[WHAT IS NEEDED] For the word "without", determine how many lines of the entries below contain it, and give only that number.

Dataset entries:
◇ ◇ ◇ ◇ ◇

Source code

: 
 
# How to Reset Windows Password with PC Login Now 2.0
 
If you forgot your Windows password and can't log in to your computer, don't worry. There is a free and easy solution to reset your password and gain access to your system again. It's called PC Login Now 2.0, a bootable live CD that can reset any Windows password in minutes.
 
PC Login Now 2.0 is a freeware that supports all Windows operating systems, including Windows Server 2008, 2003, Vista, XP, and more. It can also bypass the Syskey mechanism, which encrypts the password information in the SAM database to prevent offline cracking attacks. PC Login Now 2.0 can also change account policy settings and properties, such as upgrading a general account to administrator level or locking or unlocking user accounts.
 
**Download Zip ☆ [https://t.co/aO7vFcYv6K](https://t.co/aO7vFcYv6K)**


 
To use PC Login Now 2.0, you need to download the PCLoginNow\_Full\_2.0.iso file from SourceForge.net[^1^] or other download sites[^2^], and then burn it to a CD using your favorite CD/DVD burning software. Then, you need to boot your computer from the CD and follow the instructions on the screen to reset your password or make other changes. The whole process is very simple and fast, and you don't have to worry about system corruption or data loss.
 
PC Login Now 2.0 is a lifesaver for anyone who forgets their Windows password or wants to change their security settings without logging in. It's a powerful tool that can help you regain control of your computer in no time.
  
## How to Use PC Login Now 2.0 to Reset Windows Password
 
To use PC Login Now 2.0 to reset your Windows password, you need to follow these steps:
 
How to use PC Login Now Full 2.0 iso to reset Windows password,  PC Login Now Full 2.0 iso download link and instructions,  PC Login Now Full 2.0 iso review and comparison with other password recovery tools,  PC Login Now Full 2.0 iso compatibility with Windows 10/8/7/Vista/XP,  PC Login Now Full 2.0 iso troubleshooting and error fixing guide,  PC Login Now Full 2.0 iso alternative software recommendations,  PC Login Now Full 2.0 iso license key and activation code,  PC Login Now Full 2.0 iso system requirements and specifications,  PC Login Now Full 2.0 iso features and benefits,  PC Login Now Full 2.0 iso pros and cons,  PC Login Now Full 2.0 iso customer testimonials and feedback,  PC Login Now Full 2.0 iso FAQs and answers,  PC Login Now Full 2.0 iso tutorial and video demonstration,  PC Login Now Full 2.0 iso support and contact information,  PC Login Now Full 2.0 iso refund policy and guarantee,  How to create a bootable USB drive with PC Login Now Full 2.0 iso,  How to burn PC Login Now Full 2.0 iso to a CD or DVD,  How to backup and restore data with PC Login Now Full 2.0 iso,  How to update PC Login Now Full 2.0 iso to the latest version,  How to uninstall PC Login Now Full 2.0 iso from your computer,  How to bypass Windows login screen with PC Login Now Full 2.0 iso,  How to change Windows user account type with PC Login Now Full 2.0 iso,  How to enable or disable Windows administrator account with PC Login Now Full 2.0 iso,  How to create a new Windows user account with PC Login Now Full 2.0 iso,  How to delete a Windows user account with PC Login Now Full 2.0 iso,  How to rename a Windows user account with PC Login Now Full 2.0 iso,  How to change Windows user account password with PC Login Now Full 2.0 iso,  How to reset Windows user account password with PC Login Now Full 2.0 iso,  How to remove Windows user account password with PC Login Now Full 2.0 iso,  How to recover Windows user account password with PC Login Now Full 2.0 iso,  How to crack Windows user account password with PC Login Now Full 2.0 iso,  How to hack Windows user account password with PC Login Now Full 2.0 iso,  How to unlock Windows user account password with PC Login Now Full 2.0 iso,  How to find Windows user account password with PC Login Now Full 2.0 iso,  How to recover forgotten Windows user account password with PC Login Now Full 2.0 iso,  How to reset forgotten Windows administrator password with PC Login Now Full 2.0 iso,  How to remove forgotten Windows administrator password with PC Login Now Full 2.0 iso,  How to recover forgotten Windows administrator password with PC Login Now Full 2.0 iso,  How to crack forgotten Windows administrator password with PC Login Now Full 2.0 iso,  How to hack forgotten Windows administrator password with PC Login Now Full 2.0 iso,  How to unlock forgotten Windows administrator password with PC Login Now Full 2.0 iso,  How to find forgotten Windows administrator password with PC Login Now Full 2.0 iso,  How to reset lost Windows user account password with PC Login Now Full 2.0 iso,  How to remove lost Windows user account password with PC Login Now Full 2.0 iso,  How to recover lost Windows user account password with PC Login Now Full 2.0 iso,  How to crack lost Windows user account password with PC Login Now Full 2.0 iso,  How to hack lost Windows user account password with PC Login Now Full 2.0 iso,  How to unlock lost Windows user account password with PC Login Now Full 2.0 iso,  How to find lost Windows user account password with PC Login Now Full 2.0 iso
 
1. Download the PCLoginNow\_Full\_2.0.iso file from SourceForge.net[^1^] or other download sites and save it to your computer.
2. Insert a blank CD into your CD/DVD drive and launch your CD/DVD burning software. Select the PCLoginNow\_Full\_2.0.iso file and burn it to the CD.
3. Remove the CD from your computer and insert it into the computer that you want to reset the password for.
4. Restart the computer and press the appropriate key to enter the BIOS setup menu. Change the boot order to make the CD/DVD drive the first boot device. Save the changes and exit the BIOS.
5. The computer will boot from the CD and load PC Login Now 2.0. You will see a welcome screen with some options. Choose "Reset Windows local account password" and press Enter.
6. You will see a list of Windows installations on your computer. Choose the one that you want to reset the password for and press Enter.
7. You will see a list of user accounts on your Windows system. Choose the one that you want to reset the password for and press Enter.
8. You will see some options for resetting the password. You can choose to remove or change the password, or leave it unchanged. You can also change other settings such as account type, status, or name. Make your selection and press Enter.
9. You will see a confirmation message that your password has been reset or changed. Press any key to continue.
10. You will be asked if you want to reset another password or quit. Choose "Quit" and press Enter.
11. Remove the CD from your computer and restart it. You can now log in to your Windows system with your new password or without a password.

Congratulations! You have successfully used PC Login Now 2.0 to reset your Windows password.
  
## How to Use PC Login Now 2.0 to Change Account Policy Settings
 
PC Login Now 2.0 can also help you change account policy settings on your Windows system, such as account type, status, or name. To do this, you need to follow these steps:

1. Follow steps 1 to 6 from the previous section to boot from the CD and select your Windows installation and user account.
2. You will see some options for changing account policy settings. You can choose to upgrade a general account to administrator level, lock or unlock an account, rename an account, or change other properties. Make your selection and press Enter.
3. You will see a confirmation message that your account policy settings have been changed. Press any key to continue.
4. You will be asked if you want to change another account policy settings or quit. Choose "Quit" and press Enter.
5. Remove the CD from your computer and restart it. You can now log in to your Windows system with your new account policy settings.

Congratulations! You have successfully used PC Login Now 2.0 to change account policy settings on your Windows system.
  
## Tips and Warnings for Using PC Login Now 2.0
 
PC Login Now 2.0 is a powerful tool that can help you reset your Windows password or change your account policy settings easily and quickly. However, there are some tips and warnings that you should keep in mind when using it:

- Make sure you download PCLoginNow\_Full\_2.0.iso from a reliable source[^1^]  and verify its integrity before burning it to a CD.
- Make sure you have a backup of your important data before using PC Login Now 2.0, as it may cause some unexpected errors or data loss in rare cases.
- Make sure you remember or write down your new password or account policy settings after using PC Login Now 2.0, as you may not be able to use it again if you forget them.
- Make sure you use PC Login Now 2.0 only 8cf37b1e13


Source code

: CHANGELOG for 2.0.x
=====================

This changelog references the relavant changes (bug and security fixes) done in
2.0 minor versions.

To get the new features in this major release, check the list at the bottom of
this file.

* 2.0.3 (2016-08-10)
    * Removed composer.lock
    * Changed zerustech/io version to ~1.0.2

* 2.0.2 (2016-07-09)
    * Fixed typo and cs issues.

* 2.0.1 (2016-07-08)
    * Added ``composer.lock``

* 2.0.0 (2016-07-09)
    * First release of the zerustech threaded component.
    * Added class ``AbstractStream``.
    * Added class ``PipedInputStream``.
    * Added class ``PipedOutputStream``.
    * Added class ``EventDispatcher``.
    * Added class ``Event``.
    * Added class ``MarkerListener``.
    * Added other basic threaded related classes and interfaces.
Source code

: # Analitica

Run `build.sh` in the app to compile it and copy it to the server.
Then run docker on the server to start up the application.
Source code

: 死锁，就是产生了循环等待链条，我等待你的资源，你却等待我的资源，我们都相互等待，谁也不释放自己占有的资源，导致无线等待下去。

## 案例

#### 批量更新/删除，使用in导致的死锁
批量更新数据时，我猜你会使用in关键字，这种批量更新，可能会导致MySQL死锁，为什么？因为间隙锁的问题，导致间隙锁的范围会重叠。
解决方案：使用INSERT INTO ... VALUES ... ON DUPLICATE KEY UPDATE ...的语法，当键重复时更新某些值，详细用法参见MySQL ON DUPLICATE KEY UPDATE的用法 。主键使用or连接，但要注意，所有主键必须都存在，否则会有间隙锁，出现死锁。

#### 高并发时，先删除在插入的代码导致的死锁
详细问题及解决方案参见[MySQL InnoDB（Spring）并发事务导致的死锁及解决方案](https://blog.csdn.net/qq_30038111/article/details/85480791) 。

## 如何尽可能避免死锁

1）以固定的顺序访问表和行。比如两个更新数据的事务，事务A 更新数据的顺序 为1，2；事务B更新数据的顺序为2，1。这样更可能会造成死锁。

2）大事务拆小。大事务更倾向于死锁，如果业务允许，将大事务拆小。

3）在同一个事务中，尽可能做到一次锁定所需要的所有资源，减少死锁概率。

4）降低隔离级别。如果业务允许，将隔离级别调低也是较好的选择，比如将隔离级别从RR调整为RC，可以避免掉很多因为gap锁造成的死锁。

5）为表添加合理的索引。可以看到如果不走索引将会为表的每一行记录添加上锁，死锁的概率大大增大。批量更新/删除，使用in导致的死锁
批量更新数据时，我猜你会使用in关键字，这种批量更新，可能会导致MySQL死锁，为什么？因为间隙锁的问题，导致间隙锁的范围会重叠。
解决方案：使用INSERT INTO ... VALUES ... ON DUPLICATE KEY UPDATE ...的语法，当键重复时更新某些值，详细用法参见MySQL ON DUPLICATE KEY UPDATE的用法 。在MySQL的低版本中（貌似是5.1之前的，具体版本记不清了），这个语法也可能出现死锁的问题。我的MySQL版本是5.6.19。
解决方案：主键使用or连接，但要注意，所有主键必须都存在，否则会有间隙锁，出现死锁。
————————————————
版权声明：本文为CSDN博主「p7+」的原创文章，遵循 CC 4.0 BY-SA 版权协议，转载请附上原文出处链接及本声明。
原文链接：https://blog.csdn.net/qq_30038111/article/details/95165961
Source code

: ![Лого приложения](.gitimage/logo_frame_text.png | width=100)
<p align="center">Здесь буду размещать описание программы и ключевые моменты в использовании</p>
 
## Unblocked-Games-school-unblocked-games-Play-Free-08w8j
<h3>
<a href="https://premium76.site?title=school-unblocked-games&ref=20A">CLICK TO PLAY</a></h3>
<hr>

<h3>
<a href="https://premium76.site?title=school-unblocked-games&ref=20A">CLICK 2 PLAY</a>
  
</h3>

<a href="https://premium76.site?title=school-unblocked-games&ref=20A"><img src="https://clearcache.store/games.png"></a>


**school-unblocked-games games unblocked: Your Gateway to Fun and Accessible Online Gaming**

◇ ◇ ◇ ◇ ◇

[YOUR SOLUTION] 2